**Records provided**:

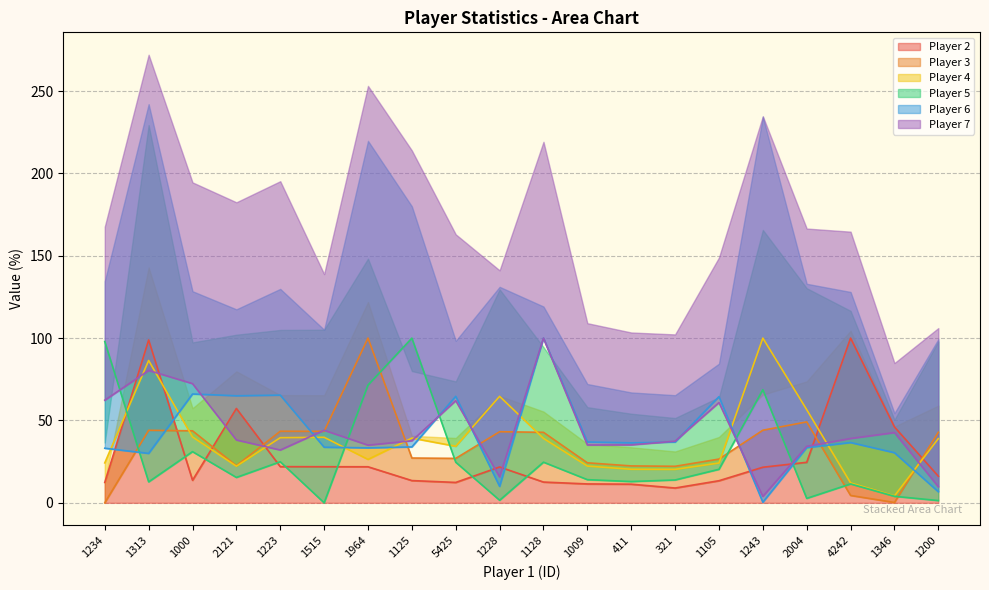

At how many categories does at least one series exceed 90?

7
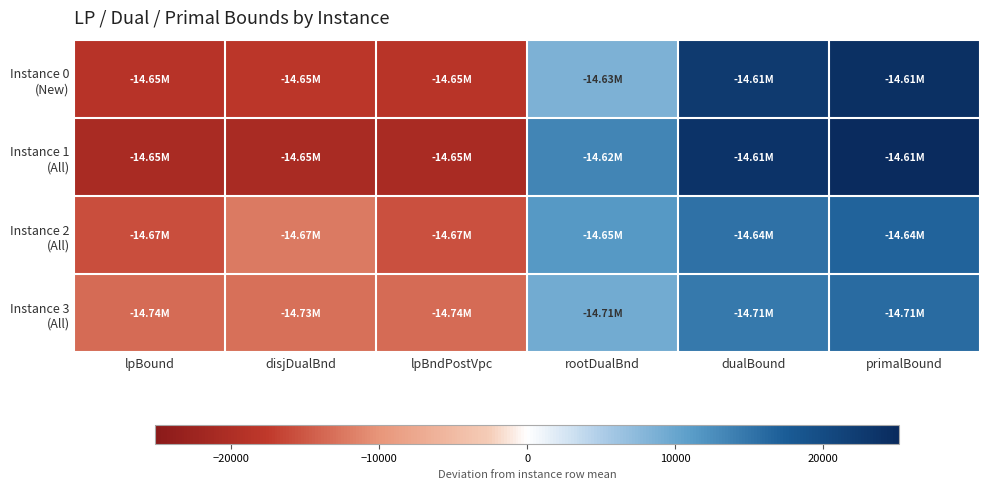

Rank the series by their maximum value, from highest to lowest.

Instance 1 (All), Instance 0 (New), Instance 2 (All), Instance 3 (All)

...

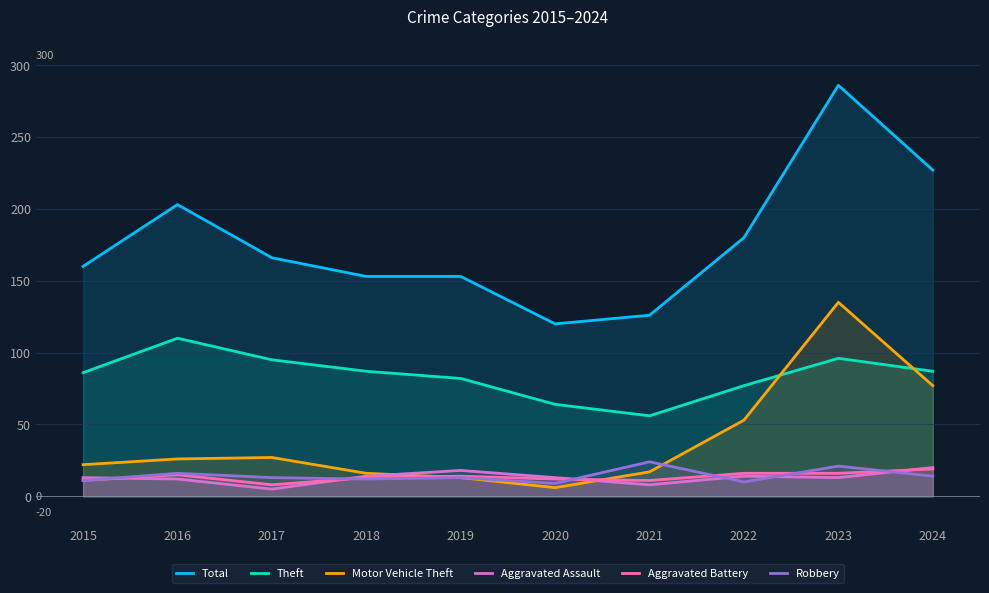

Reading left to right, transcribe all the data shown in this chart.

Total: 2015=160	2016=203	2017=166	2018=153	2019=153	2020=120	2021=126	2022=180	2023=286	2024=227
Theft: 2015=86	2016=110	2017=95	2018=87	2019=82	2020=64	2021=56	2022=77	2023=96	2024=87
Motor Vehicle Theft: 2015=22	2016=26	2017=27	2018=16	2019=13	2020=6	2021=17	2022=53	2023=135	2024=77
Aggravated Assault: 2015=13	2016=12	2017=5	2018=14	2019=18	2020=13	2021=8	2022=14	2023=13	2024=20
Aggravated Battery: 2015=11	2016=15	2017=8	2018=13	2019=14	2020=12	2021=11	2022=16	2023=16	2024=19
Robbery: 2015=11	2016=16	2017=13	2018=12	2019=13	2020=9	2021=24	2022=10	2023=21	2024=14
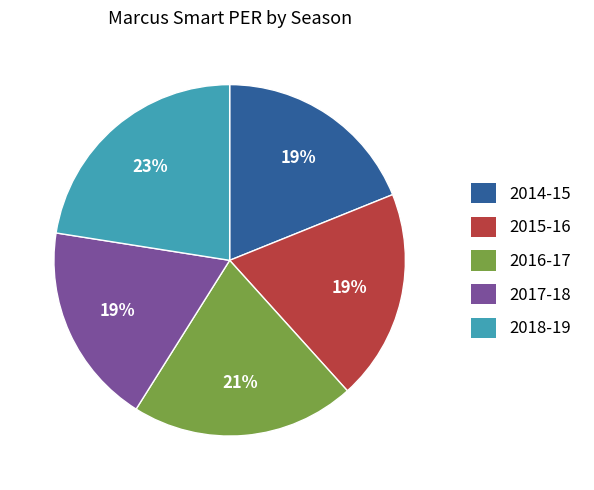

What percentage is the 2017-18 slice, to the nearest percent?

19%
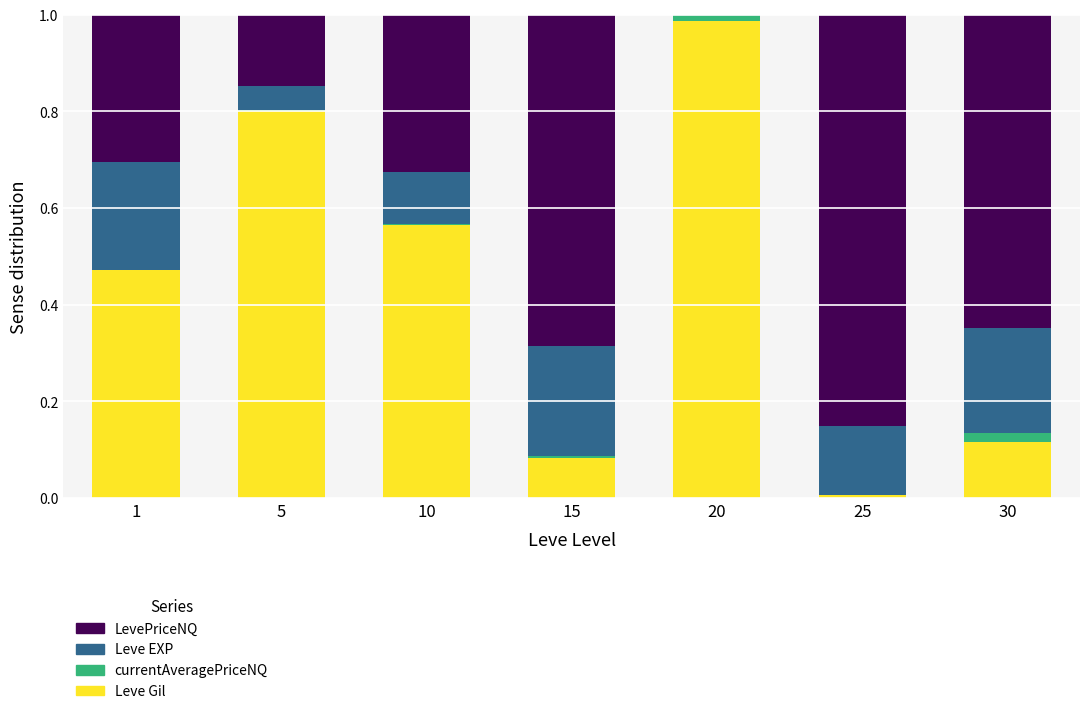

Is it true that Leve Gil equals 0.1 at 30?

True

**Exercise objective**: Gather every line in the rows above that contains the word "series". Letter case matters.

**Written reply**:
At how many categories does at least one series exceed 90?
Rank the series by their maximum value, from highest to lowest.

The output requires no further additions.